ADULTS who commit acts of emotional cruelty against children in their care will face the same threat of jail as those guilty of physical neglect, under new reforms backed by Swindon South MP Robert Buckland.

The Government will introduce the change to child neglect legislation in the Queen’s Speech in June.

The move follows a campaign to change current criminal law in England and Wales, led by charity Action for Children and MPs from all three main parties in Westminster, including Mr Buckland.

The new legislation would make it a crime to do anything that deliberately harmed a child's "physical, intellectual, emotional, social or behavioural development".

Parents found guilty under the law change could face up to ten years in prison, the maximum term in child neglect cases.

New offences could include forcing a child to witness domestic violence, making a child a scapegoat or forcing degrading punishments upon him or her.

“Together with MPs of all parties, I have been supporting this campaign and I am pleased that the Government is looking at reforms to criminal law,” said Mr Buckland.

“The legislation is old – it was first written in the Victorian times – and was confined to physical abuse but there is more and more evidence emerging of serious conduct resulting in emotional harm and neglect of children, such as parents terrorising a young child.
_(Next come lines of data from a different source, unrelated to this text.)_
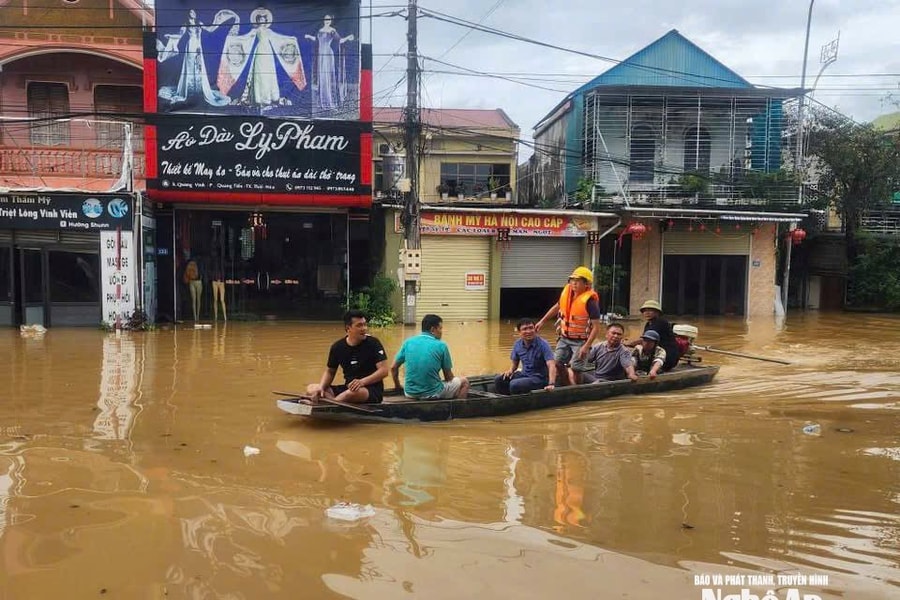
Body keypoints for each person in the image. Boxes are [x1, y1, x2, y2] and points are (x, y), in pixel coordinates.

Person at [217, 7, 307, 108]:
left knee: (269, 73)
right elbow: (245, 38)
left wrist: (291, 39)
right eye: (260, 19)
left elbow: (279, 37)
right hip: (259, 51)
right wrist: (232, 39)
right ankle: (259, 99)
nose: (261, 21)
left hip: (268, 52)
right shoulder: (255, 30)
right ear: (257, 20)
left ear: (266, 20)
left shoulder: (269, 31)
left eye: (263, 19)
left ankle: (271, 97)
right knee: (260, 73)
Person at [536, 266, 602, 386]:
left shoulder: (590, 302)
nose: (574, 284)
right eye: (572, 280)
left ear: (586, 284)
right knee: (557, 363)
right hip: (565, 338)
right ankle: (567, 384)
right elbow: (557, 307)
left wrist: (586, 346)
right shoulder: (567, 294)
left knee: (576, 368)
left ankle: (577, 388)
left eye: (578, 281)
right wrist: (542, 321)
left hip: (581, 340)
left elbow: (596, 328)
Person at [306, 310, 389, 404]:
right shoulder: (337, 347)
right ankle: (333, 401)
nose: (364, 328)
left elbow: (384, 371)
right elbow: (330, 371)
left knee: (352, 393)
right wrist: (321, 388)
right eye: (359, 325)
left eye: (365, 324)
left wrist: (362, 382)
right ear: (348, 328)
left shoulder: (373, 343)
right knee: (311, 388)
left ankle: (326, 404)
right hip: (348, 387)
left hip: (370, 390)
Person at [157, 9, 235, 107]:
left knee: (199, 66)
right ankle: (189, 89)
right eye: (190, 12)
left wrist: (219, 22)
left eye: (193, 12)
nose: (192, 14)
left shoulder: (199, 23)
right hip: (190, 45)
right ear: (188, 14)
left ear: (195, 14)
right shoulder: (186, 24)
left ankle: (198, 88)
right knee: (189, 66)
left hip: (198, 46)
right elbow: (180, 34)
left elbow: (210, 29)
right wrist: (170, 36)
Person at [391, 314, 469, 400]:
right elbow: (448, 377)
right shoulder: (441, 345)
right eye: (440, 328)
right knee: (464, 382)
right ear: (432, 330)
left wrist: (397, 386)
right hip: (432, 393)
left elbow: (393, 368)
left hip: (409, 393)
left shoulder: (408, 342)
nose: (441, 331)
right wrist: (456, 382)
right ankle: (459, 410)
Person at [305, 15, 355, 112]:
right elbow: (316, 39)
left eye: (329, 19)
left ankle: (330, 102)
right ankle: (323, 101)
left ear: (331, 21)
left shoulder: (332, 30)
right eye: (326, 19)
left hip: (328, 54)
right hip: (321, 55)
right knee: (322, 78)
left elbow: (339, 40)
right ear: (324, 20)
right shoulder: (320, 30)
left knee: (328, 77)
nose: (327, 21)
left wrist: (348, 37)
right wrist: (308, 36)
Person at [494, 318, 557, 395]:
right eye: (525, 329)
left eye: (531, 328)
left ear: (535, 329)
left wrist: (551, 384)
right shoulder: (517, 344)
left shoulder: (543, 344)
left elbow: (551, 365)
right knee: (499, 379)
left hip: (540, 378)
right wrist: (510, 371)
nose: (528, 331)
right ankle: (504, 398)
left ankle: (514, 401)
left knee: (514, 384)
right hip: (524, 375)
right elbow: (515, 365)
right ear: (519, 332)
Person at [626, 300, 680, 371]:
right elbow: (643, 339)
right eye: (645, 311)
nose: (647, 313)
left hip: (666, 356)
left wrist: (628, 343)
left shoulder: (660, 322)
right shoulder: (648, 324)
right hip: (656, 353)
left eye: (650, 310)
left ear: (657, 312)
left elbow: (644, 340)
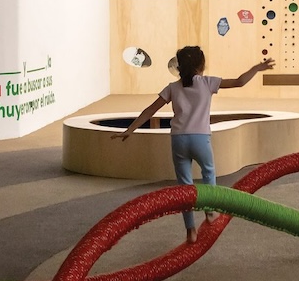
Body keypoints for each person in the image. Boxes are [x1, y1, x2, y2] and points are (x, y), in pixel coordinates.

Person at [114, 47, 274, 243]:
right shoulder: (207, 82)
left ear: (179, 67)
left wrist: (130, 129)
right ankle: (210, 211)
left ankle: (190, 230)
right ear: (201, 66)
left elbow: (150, 110)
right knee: (208, 172)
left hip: (179, 139)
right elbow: (239, 82)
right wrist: (257, 68)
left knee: (184, 185)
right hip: (200, 138)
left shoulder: (172, 87)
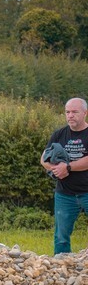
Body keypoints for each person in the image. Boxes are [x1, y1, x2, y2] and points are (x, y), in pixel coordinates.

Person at [40, 97, 88, 254]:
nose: (70, 115)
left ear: (85, 113)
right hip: (65, 194)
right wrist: (55, 169)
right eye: (67, 112)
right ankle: (60, 271)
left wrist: (67, 167)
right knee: (61, 237)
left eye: (74, 112)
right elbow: (43, 159)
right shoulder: (59, 134)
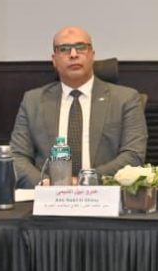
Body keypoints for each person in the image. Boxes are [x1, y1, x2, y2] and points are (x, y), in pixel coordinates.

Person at [9, 26, 148, 188]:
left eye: (81, 47)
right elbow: (17, 156)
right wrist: (46, 184)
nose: (73, 54)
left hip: (103, 194)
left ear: (92, 55)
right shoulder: (33, 101)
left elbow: (133, 155)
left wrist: (85, 181)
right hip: (48, 195)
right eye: (64, 49)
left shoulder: (125, 99)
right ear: (54, 60)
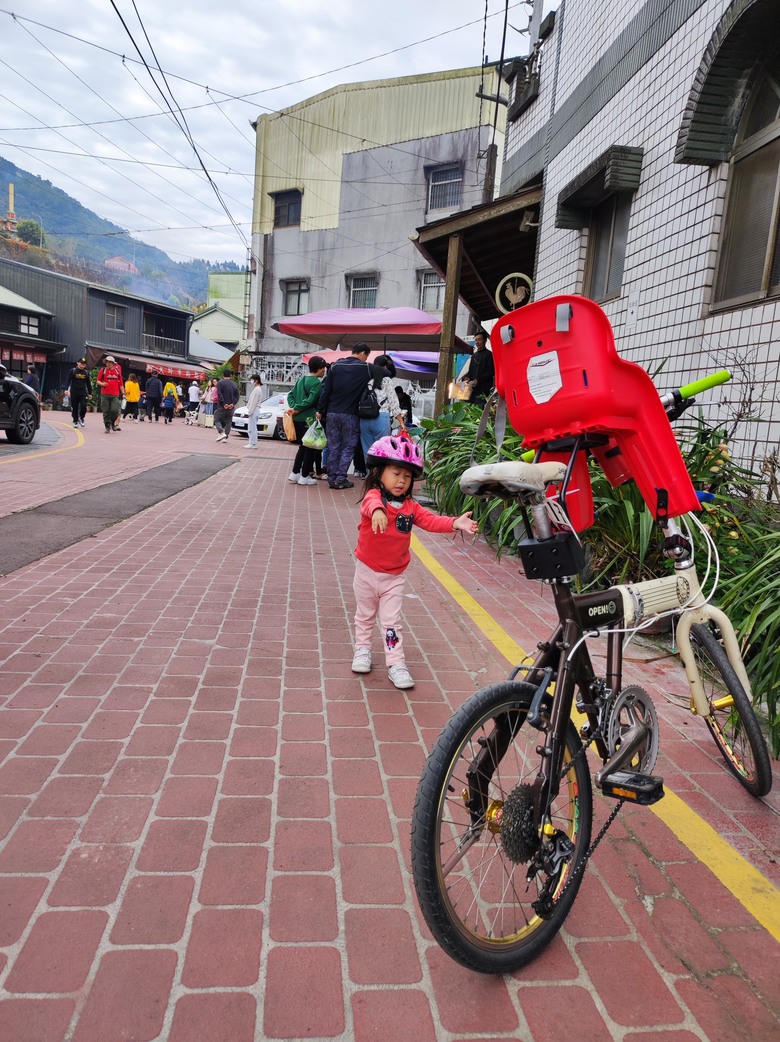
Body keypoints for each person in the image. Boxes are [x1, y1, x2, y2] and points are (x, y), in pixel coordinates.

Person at [351, 435, 478, 690]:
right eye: (396, 473)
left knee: (391, 622)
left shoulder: (410, 507)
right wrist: (377, 511)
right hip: (365, 571)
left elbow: (431, 521)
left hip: (394, 578)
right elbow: (370, 503)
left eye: (407, 477)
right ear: (379, 473)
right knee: (364, 616)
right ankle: (362, 650)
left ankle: (395, 663)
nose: (401, 480)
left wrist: (455, 522)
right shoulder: (374, 497)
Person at [316, 342, 385, 490]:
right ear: (363, 354)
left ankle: (331, 477)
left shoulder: (335, 367)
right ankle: (341, 478)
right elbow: (386, 373)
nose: (366, 359)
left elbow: (326, 391)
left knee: (333, 446)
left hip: (332, 414)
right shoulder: (365, 368)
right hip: (350, 415)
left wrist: (320, 410)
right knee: (348, 446)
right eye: (366, 356)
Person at [285, 356, 327, 481]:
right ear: (319, 368)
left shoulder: (301, 380)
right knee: (310, 448)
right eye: (323, 368)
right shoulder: (316, 383)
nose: (324, 371)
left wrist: (294, 407)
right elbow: (311, 400)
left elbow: (290, 395)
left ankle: (295, 473)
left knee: (302, 447)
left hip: (297, 418)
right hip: (308, 419)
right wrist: (298, 407)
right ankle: (304, 476)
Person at [359, 354, 406, 466]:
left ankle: (370, 474)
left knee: (368, 450)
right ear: (385, 367)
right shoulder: (386, 380)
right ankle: (379, 475)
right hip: (381, 418)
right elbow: (394, 403)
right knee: (382, 450)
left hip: (364, 419)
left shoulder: (366, 378)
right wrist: (401, 422)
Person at [465, 329, 495, 407]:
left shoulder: (489, 354)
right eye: (476, 340)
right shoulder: (474, 355)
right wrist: (468, 377)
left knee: (479, 410)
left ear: (485, 341)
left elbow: (491, 372)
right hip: (472, 390)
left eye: (479, 340)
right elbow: (470, 371)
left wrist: (478, 380)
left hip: (483, 390)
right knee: (469, 409)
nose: (477, 342)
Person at [96, 355, 124, 433]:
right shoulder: (103, 370)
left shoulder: (117, 372)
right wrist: (102, 384)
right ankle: (107, 426)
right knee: (106, 411)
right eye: (107, 362)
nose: (108, 364)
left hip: (115, 394)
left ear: (113, 364)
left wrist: (123, 393)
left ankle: (112, 423)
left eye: (110, 362)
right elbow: (98, 381)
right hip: (105, 394)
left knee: (115, 410)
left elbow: (121, 384)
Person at [66, 358, 92, 428]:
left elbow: (88, 383)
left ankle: (81, 418)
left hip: (83, 392)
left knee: (84, 406)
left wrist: (90, 393)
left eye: (84, 363)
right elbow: (68, 380)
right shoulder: (72, 371)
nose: (82, 365)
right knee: (75, 407)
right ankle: (75, 421)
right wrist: (66, 390)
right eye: (81, 363)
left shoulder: (86, 372)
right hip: (74, 391)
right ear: (77, 363)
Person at [214, 372, 240, 442]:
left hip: (222, 406)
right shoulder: (234, 384)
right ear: (230, 376)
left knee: (217, 419)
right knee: (228, 421)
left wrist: (224, 404)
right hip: (231, 407)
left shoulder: (220, 383)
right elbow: (237, 395)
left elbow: (219, 394)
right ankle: (225, 437)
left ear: (223, 375)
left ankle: (221, 432)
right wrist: (232, 403)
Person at [244, 373, 264, 449]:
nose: (251, 381)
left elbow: (254, 402)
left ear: (256, 381)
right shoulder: (258, 389)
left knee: (251, 427)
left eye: (252, 380)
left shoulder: (257, 389)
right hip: (255, 409)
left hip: (254, 409)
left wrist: (250, 411)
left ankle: (252, 443)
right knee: (253, 427)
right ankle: (252, 442)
The scars may not be visible but that does not mean they are not there.

“What we wanted was for criminal law to keep up to date with what is currently happening in civil courts.

“This is about dealing with significant risk of harm and a reform of the law could help protect many more children.”

Neglect is the most common reason for a child protection referral across the UK and emotional abuse is more common in these cases than physical harm, according to the Department for Education.

Action for Children's chief executive Sir Tony Hawkhead added: “This is a monumental step forward for thousands of children who we know suffer from emotional abuse and countless others whose desperate situations have yet to come to light.

“I’ve met children who have been scapegoated in their families, constantly humiliated and made to feel unloved. The impact is devastating and can lead to life-long mental health problems and, in some cases, suicide.

“We are one of the last countries in the western world to recognise all forms of child abuse as a crime. Years of campaigning have been rewarded, the Government has listened and this law will change lives.”